Algo similar sucede en las redes sociales. Por alguna razón la gente prefiere participar en la cosa pública para criticar, denostar o ridiculizar que para ofrecer argumentos. Estamos más dispuestos a contradecir que a acordar. El odio, la agrura y el hartazgo constituyen un impulso a la acción mayor que el reconocimiento o el halago.
La mayor parte de los lectores de información que consultan a los medios de comunicación, incluso los profesionales, proceden hoy de la Web. La proporción de los que llegan por la vía de dispositivos móviles es más del 50 por ciento y crece cada año. Esto aunado a la tendencia de que el tráfico cada vez es más referencial, es decir, proviene de Facebook, Twitter y similares, significa que el consumo de la información por parte del público es crecientemente fragmentado, superficial, y voraz con todo lo que sea escarnio y morbo.

▶ **Material proporcionado**

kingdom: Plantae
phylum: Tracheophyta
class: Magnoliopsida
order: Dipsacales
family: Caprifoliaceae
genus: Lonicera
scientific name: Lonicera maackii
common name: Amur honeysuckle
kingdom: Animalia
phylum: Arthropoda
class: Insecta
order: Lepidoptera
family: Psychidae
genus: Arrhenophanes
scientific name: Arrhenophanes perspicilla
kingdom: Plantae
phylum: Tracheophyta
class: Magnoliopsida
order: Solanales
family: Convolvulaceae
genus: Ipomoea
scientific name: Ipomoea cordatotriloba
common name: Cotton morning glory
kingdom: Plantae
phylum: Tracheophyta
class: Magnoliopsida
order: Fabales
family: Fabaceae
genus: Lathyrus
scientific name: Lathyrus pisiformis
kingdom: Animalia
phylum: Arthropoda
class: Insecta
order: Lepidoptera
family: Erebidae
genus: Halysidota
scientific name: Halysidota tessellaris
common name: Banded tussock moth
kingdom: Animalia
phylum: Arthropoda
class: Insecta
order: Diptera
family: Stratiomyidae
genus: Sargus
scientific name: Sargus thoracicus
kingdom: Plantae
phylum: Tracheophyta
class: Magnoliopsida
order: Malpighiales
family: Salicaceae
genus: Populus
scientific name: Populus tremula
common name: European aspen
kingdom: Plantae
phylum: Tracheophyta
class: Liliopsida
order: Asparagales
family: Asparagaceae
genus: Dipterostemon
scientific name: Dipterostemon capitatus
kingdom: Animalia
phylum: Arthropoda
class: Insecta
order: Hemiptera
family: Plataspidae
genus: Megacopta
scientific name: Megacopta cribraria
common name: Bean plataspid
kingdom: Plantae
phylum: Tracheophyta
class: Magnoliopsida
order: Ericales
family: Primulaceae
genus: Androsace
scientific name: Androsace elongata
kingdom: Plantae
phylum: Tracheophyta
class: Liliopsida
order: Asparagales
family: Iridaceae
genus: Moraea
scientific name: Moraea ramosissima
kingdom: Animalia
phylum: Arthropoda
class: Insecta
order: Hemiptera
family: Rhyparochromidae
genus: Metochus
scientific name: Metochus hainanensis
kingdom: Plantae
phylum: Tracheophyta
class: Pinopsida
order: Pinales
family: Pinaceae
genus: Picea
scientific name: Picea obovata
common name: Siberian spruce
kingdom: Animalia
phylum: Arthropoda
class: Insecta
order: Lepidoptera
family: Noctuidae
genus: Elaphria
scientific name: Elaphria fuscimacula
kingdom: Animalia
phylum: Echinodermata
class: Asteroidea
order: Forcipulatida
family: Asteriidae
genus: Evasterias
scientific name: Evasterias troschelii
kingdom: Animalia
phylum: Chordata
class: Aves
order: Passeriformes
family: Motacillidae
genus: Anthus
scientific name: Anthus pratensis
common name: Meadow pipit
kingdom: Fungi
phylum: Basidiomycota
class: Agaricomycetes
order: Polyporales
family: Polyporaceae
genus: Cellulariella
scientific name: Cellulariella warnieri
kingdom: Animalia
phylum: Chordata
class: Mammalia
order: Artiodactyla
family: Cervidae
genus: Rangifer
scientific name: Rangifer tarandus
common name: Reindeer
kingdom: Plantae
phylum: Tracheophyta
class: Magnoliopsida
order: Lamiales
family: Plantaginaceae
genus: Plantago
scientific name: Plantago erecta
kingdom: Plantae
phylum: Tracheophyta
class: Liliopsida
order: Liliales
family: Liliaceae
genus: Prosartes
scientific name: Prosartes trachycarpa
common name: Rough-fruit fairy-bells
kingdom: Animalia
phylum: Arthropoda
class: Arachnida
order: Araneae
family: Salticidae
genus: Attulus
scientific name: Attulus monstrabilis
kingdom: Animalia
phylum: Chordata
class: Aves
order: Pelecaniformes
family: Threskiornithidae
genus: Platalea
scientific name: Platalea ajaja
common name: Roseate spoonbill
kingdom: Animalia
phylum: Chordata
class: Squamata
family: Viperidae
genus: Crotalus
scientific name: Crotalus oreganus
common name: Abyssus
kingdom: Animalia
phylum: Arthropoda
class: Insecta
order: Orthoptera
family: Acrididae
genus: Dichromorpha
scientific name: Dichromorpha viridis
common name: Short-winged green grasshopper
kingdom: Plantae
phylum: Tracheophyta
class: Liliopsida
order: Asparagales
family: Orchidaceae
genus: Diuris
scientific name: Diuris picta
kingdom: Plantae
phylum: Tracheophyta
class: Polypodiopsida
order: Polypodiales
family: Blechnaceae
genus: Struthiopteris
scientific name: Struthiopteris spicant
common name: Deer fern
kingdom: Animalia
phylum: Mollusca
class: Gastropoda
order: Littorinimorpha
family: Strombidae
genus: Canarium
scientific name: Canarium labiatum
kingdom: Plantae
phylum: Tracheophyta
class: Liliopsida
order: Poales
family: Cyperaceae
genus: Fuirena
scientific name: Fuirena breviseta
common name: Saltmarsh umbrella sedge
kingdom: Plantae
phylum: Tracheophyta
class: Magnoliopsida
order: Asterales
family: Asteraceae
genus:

▶ **Consigna 1**
Indique si cada afirmación concuerda con el fragmento y cite las palabras que lo deciden: (a) la gente está más dispuesta a acordar que a contradecir; (b) más del 50 por ciento de los lectores llega por la vía de dispositivos móviles; (c) el reconocimiento y el halago impulsan a la acción más que el odio.
▶ **Consigna 2**
Responda, según el fragmento:
(a) ¿De dónde procede hoy la mayor parte de los lectores de información que consultan a los medios de comunicación?
(b) ¿De qué sitios proviene el tráfico referencial?
(c) ¿Para qué prefiere la gente participar en la cosa pública?
▶ **Consigna 3**
Transcriba el fragmento entre "Algo similar sucede" y "o el halago.", ambos incluidos, sustituyendo "redes sociales" por "plataformas digitales".
El material es independiente del fragmento.

▶ **Solución desarrollada 1**
(a) No: "Estamos más dispuestos a contradecir que a acordar."
(b) Sí: "La proporción de los que llegan por la vía de dispositivos móviles es más del 50 por ciento".
(c) No: "El odio, la agrura y el hartazgo constituyen un impulso a la acción mayor que el reconocimiento o el halago."

▶ **Solución desarrollada 2**
(a) De la Web.
(b) De Facebook, Twitter y similares.
(c) Para criticar, denostar o ridiculizar.

▶ **Solución desarrollada 3**
Algo similar sucede en las plataformas digitales. Por alguna razón la gente prefiere participar en la cosa pública para criticar, denostar o ridiculizar que para ofrecer argumentos. Estamos más dispuestos a contradecir que a acordar. El odio, la agrura y el hartazgo constituyen un impulso a la acción mayor que el reconocimiento o el halago.